=== Section Start ===

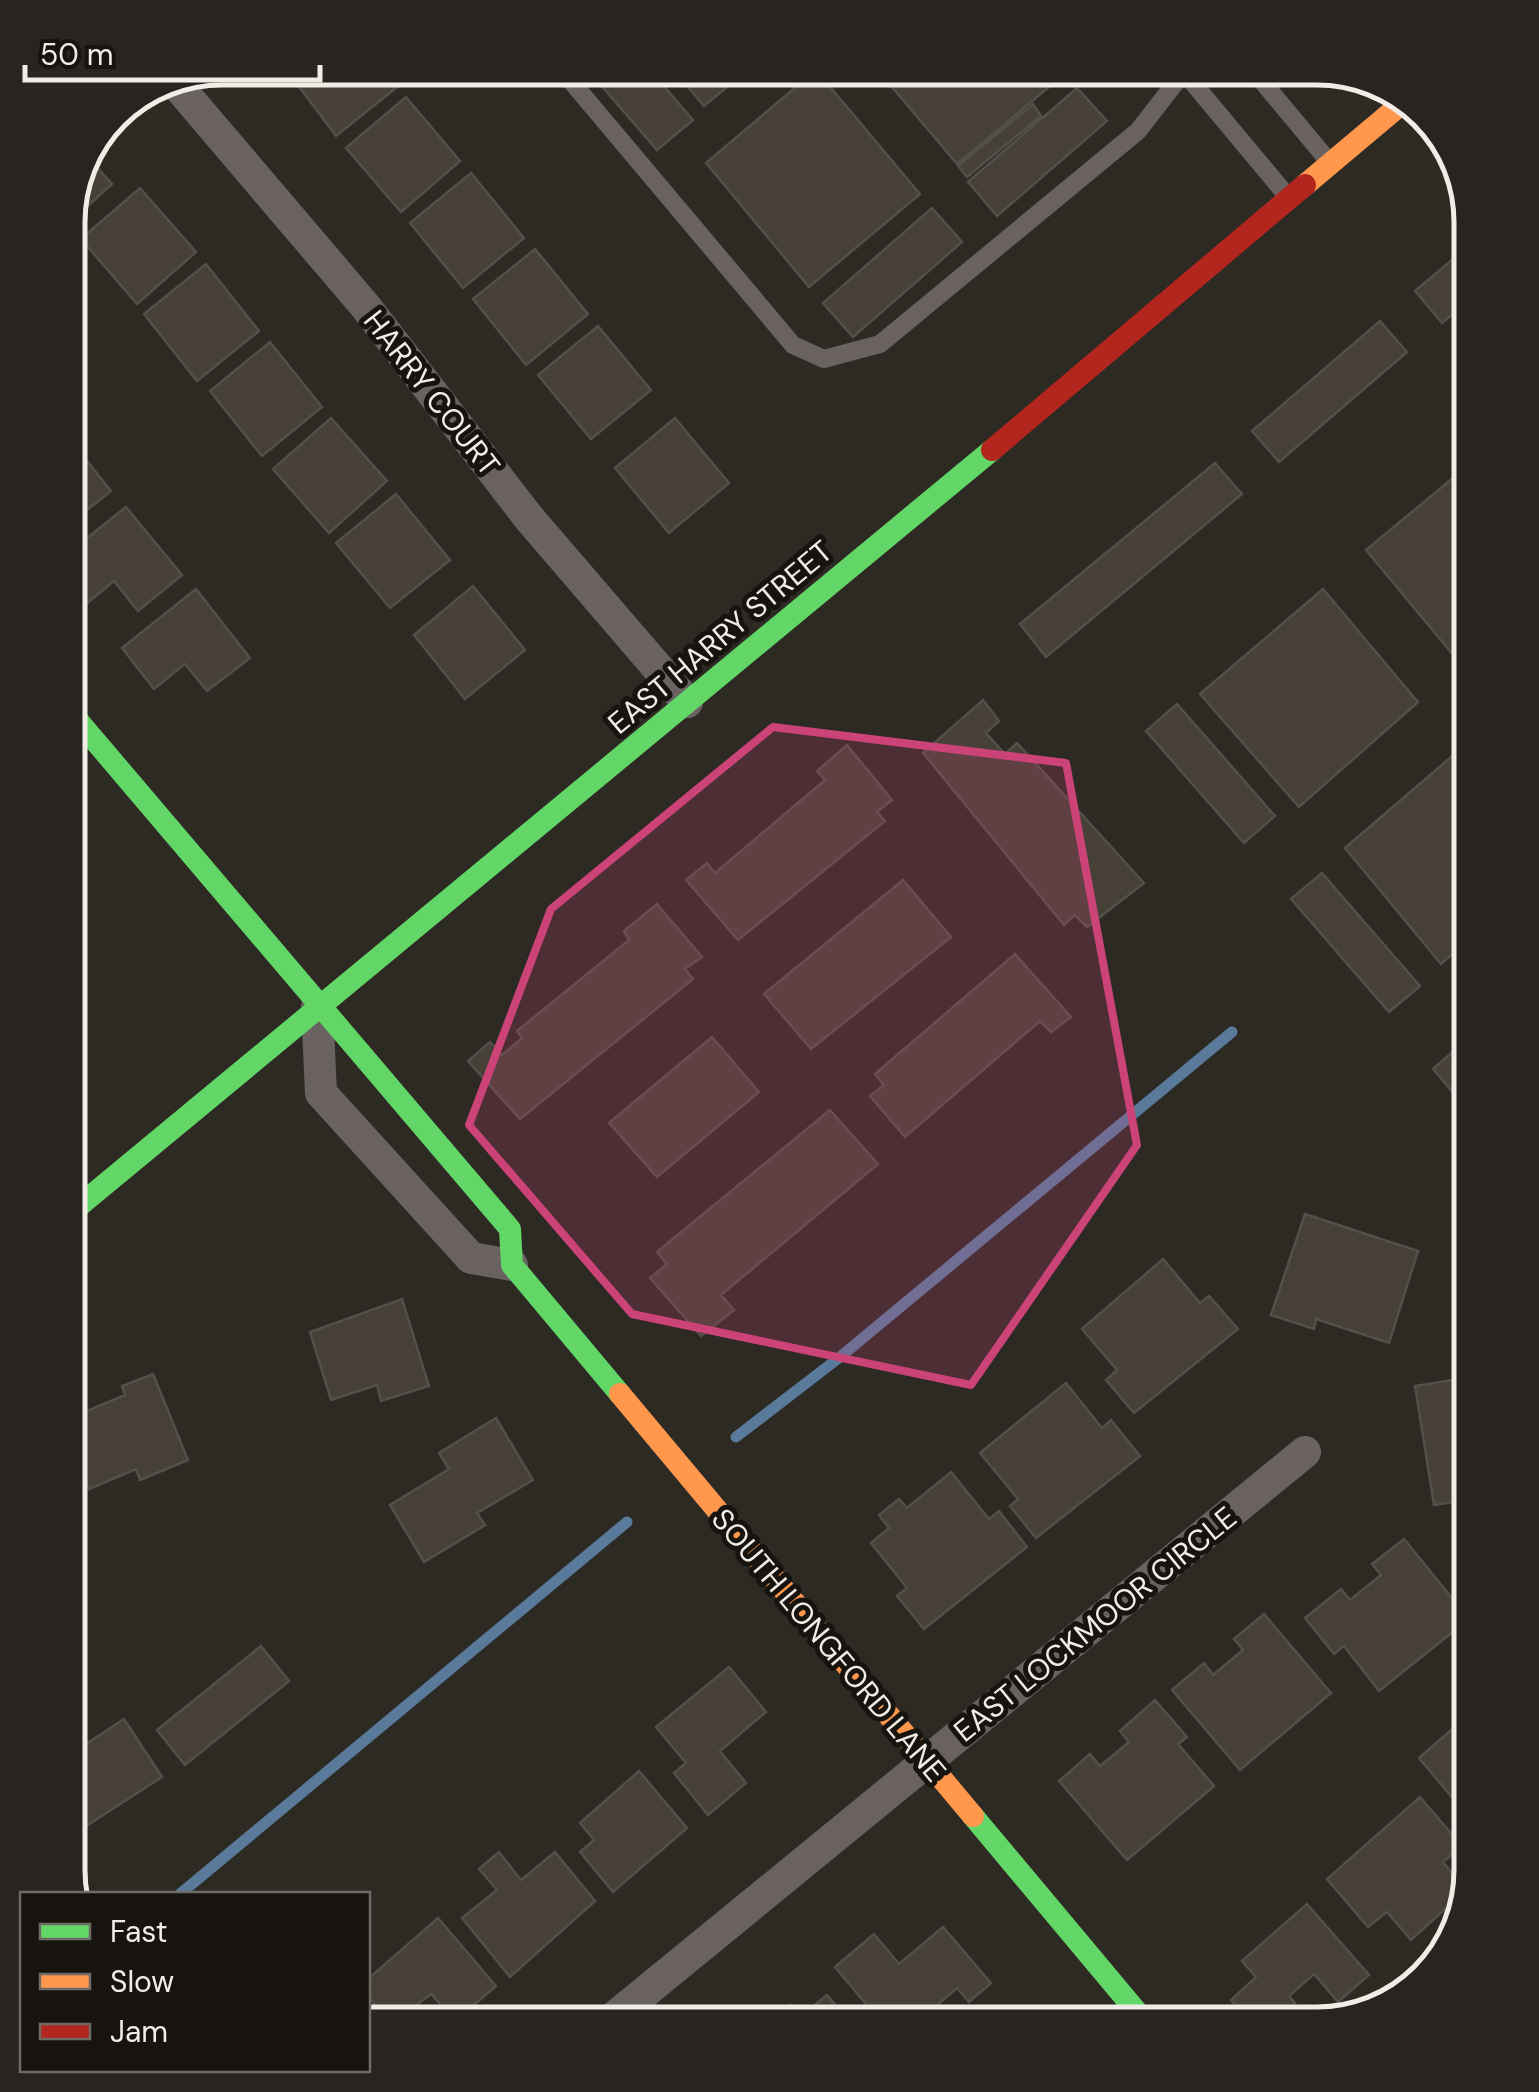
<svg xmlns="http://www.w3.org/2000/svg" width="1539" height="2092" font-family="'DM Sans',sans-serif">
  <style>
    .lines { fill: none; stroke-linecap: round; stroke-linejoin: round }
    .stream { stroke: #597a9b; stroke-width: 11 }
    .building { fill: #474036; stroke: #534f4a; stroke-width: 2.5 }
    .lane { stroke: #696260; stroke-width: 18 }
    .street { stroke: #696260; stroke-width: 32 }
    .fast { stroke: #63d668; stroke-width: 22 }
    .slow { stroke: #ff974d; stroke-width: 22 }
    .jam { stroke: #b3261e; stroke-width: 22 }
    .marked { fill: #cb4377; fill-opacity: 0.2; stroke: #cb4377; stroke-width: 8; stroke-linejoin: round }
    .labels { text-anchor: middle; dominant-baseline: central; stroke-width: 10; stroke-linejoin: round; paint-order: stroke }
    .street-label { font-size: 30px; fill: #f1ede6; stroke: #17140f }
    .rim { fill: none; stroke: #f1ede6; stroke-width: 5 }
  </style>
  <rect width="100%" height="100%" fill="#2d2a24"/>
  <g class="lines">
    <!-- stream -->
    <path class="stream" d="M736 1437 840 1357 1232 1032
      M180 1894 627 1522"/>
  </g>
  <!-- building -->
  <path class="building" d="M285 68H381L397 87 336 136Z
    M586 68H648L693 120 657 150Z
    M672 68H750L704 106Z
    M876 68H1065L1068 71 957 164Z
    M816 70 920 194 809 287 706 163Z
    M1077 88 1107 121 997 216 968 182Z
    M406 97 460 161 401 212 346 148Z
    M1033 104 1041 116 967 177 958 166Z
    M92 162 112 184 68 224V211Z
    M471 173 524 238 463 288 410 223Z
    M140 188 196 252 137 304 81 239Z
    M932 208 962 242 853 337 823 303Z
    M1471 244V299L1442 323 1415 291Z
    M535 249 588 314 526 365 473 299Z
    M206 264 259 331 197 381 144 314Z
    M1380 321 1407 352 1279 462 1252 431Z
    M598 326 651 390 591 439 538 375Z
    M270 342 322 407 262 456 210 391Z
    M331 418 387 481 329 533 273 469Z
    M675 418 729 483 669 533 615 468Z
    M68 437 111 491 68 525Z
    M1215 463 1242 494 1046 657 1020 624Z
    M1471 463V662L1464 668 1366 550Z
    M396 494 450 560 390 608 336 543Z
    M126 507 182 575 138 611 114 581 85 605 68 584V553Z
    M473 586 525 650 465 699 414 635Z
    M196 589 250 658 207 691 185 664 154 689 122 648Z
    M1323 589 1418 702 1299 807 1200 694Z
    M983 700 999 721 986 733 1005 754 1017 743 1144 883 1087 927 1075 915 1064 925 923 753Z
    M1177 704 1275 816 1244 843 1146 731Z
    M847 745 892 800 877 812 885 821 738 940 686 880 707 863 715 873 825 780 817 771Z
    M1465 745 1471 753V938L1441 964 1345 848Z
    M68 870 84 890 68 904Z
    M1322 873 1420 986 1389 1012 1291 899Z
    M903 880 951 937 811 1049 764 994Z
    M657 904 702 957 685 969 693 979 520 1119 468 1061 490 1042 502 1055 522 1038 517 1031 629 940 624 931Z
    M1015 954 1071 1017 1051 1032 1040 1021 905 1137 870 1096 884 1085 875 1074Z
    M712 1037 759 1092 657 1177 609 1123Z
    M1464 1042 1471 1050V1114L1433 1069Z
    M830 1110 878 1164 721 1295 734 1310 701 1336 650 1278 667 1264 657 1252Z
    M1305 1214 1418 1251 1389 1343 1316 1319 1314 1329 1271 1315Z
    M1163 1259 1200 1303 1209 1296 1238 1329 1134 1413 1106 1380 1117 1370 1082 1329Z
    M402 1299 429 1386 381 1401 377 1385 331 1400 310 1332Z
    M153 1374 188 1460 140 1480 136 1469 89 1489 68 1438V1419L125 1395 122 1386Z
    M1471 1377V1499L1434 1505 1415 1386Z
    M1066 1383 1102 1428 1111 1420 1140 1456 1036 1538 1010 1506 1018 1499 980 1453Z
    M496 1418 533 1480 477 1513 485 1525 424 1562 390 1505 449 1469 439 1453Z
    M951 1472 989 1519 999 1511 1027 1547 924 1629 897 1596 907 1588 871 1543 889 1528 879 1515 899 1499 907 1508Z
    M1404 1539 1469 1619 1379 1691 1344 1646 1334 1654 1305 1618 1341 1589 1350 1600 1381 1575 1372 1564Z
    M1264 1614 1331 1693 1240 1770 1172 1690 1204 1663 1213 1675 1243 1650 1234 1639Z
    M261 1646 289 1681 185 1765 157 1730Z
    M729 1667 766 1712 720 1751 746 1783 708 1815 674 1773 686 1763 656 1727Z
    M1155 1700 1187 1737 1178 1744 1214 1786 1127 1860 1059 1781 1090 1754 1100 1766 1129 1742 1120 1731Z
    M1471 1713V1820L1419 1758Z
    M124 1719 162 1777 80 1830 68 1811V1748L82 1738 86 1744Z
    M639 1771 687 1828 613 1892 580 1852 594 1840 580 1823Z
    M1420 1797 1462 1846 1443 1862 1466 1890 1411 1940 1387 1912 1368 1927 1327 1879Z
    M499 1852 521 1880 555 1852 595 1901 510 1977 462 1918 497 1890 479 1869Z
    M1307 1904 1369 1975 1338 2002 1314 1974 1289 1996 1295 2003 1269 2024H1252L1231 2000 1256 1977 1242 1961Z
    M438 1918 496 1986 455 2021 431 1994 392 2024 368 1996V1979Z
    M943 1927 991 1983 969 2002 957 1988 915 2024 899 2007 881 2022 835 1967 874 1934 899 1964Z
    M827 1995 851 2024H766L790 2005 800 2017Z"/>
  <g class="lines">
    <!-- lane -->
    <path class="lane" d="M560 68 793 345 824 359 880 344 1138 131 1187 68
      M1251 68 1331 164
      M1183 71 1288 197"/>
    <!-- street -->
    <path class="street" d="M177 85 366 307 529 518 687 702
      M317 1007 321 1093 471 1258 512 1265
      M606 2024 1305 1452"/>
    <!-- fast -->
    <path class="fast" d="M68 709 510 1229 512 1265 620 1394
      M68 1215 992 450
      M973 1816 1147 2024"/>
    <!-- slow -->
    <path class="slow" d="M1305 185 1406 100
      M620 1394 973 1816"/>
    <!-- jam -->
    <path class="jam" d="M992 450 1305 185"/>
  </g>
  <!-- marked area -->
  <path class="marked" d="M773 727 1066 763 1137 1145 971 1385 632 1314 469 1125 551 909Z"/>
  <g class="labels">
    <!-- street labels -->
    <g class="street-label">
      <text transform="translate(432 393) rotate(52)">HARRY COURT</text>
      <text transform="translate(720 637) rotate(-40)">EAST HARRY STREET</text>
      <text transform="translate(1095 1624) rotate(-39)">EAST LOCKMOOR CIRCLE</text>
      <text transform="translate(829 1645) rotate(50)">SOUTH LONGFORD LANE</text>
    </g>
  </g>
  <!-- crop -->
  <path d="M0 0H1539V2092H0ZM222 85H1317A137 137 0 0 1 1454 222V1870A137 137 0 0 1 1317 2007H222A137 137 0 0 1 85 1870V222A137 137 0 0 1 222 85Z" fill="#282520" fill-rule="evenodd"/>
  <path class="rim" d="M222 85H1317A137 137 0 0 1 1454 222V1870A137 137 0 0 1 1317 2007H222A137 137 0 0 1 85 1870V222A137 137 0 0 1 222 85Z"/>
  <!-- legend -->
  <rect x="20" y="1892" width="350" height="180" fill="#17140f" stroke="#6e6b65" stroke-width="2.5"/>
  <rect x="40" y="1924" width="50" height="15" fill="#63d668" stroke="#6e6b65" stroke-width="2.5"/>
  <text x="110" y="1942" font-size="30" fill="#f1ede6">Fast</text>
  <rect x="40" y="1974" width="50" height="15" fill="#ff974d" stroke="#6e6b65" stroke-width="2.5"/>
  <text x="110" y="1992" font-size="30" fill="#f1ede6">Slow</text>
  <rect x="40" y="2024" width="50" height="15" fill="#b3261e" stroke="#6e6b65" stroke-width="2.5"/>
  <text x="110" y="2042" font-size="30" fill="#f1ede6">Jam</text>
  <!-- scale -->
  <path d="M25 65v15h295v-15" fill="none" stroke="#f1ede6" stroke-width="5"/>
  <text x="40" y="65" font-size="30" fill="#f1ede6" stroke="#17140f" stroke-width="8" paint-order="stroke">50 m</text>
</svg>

=== Section End ===

Instructions for the task. Your task for the entries above: copy exactly the span starting with the line with "#474036; stroke: #534f4a;" and going on through the line with "M270 342 322 407 262 456 210 391Z", both lines included, and nothing else.

Answer.
    .building { fill: #474036; stroke: #534f4a; stroke-width: 2.5 }
    .lane { stroke: #696260; stroke-width: 18 }
    .street { stroke: #696260; stroke-width: 32 }
    .fast { stroke: #63d668; stroke-width: 22 }
    .slow { stroke: #ff974d; stroke-width: 22 }
    .jam { stroke: #b3261e; stroke-width: 22 }
    .marked { fill: #cb4377; fill-opacity: 0.2; stroke: #cb4377; stroke-width: 8; stroke-linejoin: round }
    .labels { text-anchor: middle; dominant-baseline: central; stroke-width: 10; stroke-linejoin: round; paint-order: stroke }
    .street-label { font-size: 30px; fill: #f1ede6; stroke: #17140f }
    .rim { fill: none; stroke: #f1ede6; stroke-width: 5 }
  </style>
  <rect width="100%" height="100%" fill="#2d2a24"/>
  <g class="lines">
    <!-- stream -->
    <path class="stream" d="M736 1437 840 1357 1232 1032
      M180 1894 627 1522"/>
  </g>
  <!-- building -->
  <path class="building" d="M285 68H381L397 87 336 136Z
    M586 68H648L693 120 657 150Z
    M672 68H750L704 106Z
    M876 68H1065L1068 71 957 164Z
    M816 70 920 194 809 287 706 163Z
    M1077 88 1107 121 997 216 968 182Z
    M406 97 460 161 401 212 346 148Z
    M1033 104 1041 116 967 177 958 166Z
    M92 162 112 184 68 224V211Z
    M471 173 524 238 463 288 410 223Z
    M140 188 196 252 137 304 81 239Z
    M932 208 962 242 853 337 823 303Z
    M1471 244V299L1442 323 1415 291Z
    M535 249 588 314 526 365 473 299Z
    M206 264 259 331 197 381 144 314Z
    M1380 321 1407 352 1279 462 1252 431Z
    M598 326 651 390 591 439 538 375Z
    M270 342 322 407 262 456 210 391Z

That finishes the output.